As Michelle Boorstein reported in The Washington Post on Easter Sunday, 23 percent of Americans say they have “no religion,” up from 14 percent in 2000. That makes “no religion” the fastest-growing denomination in the country. More than half of all Americans say they attend religious services once a year or less.

Those figures suggest that we’re well on the way to post-religion America, a country where church buildings have been converted to other uses, congregations disbanded and religious schools closed. It’d be a 21st century Reformation, one that would sweep aside Protestants, Catholics and adherents of every faith. Some might applaud such a change, while others might see it as another consequence of depersonalized digital culture. No matter — I know that I’m one of the perps in this particular cultural heist.

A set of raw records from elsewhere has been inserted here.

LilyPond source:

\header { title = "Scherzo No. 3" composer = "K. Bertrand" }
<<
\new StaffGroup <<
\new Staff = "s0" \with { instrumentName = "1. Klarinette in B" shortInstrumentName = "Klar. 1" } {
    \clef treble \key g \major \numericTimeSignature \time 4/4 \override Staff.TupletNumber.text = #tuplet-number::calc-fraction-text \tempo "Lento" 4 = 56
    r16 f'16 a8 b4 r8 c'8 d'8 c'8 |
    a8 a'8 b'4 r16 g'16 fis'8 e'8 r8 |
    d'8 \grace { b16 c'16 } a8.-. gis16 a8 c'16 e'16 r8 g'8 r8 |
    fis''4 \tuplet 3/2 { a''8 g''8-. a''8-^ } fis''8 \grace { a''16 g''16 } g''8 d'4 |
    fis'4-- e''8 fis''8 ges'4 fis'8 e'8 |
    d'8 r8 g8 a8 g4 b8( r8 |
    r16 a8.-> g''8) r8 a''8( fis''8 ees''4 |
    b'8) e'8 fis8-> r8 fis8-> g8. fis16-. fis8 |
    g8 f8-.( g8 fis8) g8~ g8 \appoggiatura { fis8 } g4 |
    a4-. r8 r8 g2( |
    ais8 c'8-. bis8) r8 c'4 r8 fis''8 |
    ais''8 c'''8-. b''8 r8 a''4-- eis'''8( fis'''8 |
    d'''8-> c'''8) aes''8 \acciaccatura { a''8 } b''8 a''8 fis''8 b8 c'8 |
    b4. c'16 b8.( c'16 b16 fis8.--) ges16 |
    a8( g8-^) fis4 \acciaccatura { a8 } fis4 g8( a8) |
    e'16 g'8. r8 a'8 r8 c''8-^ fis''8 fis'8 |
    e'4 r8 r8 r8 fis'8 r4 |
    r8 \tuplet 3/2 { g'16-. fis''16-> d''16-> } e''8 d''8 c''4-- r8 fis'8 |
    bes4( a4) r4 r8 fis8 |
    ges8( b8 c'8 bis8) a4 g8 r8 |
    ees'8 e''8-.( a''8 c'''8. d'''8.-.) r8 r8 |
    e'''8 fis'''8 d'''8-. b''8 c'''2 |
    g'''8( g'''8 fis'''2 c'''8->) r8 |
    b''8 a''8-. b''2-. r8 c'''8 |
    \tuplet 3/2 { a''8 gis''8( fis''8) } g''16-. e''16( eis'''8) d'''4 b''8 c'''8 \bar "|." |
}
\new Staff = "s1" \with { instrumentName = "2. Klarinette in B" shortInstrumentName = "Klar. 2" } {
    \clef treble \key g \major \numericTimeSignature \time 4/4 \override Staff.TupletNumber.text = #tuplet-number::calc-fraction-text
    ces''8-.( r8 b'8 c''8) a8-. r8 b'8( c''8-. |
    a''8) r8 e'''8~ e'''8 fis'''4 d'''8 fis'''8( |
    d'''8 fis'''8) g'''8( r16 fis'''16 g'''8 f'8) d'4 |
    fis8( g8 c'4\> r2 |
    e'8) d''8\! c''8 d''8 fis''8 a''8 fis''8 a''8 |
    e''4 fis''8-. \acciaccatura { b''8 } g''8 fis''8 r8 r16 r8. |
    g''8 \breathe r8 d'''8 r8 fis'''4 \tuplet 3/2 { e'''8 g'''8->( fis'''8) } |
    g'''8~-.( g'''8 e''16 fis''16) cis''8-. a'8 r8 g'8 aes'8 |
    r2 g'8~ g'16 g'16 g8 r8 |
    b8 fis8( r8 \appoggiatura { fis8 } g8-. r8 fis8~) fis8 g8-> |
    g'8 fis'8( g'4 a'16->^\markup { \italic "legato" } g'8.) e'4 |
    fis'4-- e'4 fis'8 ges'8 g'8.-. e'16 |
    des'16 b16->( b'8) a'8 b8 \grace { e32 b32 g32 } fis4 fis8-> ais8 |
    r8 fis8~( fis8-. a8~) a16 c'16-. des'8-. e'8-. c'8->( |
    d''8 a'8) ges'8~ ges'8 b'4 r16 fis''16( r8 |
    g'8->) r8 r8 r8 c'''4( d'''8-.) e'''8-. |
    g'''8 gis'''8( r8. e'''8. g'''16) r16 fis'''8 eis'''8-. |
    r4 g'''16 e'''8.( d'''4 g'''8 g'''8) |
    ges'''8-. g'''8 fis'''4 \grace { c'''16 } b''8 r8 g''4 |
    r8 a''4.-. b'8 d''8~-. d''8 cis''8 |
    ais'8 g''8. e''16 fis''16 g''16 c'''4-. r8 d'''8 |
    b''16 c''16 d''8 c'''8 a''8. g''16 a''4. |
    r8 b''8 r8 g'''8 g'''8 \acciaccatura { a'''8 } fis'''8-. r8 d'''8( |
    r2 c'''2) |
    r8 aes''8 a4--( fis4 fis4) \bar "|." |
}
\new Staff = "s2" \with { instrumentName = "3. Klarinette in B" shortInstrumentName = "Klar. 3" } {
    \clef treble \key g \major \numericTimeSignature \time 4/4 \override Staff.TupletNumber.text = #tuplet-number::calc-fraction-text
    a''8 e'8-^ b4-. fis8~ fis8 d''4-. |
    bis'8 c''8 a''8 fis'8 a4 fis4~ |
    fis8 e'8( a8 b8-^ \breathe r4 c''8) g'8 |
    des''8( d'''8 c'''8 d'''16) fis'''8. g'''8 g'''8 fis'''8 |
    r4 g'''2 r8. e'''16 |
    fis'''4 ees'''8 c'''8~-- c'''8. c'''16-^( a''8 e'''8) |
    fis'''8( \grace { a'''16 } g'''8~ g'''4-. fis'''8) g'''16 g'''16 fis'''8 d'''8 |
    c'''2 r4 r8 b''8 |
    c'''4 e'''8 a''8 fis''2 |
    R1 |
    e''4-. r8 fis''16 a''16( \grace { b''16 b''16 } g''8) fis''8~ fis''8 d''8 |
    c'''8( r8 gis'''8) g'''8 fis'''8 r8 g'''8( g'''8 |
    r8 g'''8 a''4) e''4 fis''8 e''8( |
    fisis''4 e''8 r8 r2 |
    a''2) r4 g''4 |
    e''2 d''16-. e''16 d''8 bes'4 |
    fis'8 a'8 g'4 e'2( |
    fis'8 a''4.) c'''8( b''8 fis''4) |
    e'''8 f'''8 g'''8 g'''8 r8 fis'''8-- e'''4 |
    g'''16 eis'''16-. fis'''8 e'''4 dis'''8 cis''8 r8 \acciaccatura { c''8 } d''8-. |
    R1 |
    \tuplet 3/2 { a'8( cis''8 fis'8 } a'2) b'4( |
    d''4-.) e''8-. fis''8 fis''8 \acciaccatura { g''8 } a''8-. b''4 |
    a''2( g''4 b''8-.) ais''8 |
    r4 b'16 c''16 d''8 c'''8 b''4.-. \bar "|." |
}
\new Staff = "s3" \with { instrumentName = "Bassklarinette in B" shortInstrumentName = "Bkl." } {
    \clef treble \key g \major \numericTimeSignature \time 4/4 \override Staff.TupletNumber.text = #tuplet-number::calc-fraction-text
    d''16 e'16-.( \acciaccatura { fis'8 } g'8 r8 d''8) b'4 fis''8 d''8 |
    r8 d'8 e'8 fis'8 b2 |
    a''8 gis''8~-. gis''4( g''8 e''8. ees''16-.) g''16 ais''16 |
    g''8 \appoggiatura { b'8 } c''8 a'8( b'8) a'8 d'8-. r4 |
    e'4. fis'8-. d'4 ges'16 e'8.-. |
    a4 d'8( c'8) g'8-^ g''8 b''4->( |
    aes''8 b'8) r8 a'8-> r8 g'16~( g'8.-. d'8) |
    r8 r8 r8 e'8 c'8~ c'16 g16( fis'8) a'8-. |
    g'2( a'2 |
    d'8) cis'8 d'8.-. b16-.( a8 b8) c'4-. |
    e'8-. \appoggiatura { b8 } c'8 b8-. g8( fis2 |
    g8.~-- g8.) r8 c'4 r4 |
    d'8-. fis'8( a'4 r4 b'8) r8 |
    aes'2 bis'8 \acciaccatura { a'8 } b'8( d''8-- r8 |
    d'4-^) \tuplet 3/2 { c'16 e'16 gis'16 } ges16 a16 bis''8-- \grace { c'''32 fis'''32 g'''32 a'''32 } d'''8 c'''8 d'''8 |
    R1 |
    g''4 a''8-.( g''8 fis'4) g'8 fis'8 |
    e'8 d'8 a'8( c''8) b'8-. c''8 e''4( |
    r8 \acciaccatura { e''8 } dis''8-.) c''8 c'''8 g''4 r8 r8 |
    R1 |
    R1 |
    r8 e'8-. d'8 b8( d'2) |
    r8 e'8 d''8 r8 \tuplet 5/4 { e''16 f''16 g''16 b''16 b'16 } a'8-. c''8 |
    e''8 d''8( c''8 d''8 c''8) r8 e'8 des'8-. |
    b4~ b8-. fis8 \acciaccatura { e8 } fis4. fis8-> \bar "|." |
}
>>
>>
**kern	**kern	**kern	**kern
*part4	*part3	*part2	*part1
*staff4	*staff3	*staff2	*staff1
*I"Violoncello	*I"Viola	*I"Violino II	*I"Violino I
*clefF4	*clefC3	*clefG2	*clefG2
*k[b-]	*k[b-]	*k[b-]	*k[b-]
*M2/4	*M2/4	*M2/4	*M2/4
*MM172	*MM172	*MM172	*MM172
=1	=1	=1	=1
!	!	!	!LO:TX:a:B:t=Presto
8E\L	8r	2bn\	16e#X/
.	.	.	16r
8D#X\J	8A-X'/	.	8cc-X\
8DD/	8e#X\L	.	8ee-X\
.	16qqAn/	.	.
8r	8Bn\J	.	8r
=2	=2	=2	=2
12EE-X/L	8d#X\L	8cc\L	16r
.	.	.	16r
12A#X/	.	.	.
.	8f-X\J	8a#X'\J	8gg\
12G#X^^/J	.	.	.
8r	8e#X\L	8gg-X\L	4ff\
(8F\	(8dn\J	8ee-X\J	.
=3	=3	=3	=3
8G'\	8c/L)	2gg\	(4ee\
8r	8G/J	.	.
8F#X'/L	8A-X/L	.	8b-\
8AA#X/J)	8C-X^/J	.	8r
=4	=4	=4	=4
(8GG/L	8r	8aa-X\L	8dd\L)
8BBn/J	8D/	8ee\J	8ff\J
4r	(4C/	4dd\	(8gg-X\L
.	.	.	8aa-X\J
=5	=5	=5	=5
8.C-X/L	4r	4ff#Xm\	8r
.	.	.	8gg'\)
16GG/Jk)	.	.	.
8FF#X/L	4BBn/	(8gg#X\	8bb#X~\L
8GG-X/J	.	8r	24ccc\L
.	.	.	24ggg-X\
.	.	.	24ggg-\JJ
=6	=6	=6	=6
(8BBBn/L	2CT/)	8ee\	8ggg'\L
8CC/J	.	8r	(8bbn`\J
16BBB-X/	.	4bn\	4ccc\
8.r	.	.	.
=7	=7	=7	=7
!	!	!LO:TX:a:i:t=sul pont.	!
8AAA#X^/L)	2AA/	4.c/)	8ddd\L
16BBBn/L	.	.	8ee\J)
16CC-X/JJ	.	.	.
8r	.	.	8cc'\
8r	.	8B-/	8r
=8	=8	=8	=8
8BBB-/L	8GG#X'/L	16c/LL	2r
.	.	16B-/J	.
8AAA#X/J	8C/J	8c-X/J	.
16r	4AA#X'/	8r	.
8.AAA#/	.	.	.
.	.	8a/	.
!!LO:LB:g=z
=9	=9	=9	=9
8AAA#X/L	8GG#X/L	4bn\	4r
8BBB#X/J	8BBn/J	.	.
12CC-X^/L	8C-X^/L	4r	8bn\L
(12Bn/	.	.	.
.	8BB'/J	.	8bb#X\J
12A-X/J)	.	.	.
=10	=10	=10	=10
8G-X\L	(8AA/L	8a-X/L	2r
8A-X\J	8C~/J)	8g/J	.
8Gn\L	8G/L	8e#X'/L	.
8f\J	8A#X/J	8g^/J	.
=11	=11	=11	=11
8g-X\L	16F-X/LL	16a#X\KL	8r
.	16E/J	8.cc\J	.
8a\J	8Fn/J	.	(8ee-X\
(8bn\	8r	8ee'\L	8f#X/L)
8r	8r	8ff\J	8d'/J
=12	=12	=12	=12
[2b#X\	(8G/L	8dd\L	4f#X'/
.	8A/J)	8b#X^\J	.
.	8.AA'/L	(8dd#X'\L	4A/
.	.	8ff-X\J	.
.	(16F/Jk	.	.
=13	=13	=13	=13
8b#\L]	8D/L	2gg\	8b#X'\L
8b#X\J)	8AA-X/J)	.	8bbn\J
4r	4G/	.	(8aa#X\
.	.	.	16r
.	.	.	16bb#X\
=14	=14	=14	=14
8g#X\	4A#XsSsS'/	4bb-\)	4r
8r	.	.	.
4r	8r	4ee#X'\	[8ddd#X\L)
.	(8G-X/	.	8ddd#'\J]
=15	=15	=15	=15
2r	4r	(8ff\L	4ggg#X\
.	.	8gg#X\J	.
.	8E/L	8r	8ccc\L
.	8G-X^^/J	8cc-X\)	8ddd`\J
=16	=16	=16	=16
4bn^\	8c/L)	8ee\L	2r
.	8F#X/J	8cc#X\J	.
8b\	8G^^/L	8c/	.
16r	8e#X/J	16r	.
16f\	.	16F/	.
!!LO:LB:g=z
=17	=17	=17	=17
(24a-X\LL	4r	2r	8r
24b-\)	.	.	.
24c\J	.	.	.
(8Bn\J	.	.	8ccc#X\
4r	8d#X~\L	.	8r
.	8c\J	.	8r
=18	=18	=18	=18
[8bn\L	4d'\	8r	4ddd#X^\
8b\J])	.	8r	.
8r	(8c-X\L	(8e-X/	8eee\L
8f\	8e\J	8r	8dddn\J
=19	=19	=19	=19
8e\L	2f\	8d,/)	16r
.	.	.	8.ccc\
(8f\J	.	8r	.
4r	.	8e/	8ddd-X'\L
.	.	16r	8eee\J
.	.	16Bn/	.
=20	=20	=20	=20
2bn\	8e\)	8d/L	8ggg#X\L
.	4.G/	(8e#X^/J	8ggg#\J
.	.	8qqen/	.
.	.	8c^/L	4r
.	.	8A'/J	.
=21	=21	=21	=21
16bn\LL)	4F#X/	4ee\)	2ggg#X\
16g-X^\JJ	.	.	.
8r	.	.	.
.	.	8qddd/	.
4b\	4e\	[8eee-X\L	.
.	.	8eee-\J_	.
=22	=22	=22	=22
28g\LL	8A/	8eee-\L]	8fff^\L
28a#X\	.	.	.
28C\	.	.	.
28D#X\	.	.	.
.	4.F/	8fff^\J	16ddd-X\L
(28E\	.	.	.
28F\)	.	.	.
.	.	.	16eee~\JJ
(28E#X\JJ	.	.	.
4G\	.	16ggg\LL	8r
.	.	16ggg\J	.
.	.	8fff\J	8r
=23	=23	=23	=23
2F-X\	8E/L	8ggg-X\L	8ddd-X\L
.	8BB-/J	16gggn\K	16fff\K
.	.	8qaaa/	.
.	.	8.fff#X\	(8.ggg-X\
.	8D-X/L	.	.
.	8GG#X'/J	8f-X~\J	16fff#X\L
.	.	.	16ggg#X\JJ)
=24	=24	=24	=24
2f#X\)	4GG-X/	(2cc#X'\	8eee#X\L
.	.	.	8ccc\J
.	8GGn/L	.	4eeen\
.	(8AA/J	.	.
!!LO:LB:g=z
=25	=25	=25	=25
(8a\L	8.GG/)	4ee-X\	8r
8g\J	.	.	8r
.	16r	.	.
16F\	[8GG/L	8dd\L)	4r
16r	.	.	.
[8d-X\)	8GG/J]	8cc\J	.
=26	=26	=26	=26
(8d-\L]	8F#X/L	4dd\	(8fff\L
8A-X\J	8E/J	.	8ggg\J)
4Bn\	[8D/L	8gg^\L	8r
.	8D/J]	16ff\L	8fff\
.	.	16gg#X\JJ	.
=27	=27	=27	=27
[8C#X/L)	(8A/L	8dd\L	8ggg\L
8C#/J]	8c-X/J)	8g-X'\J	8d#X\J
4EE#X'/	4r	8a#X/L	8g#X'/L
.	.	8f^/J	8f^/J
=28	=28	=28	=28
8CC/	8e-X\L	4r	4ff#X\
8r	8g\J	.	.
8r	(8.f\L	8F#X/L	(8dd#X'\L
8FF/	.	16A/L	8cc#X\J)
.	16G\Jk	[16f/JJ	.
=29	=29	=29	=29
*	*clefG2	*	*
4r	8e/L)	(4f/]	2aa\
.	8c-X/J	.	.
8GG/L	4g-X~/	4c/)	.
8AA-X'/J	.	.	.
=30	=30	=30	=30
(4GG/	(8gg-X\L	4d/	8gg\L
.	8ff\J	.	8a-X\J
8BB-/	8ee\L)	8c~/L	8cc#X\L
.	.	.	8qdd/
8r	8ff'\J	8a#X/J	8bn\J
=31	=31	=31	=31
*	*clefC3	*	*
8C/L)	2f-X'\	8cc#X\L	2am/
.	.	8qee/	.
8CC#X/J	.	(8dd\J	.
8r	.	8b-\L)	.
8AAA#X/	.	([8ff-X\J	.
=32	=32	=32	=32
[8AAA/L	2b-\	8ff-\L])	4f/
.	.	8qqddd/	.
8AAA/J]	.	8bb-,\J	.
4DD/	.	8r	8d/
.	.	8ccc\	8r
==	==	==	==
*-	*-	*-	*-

My parents were the first couple married in Grace and St. Stephen’s, shortly after it was completed in 1926. I grew up in the church, reluctantly attended Sunday school and benefited from Rector Lindsay Patton’s wise counsel after my father died when I was a teenager. I’ve attended family marriages, funerals and christenings there, but I haven’t been to services for years.

No more excuses, no more Sunday morning trips to the Creek. A week has 168 hours — I can give up staring at my phone for two of them. It’s time to reconnect, and give what I can give, and gratefully accept what is given.

Just don’t ask me to repeat Sunday school.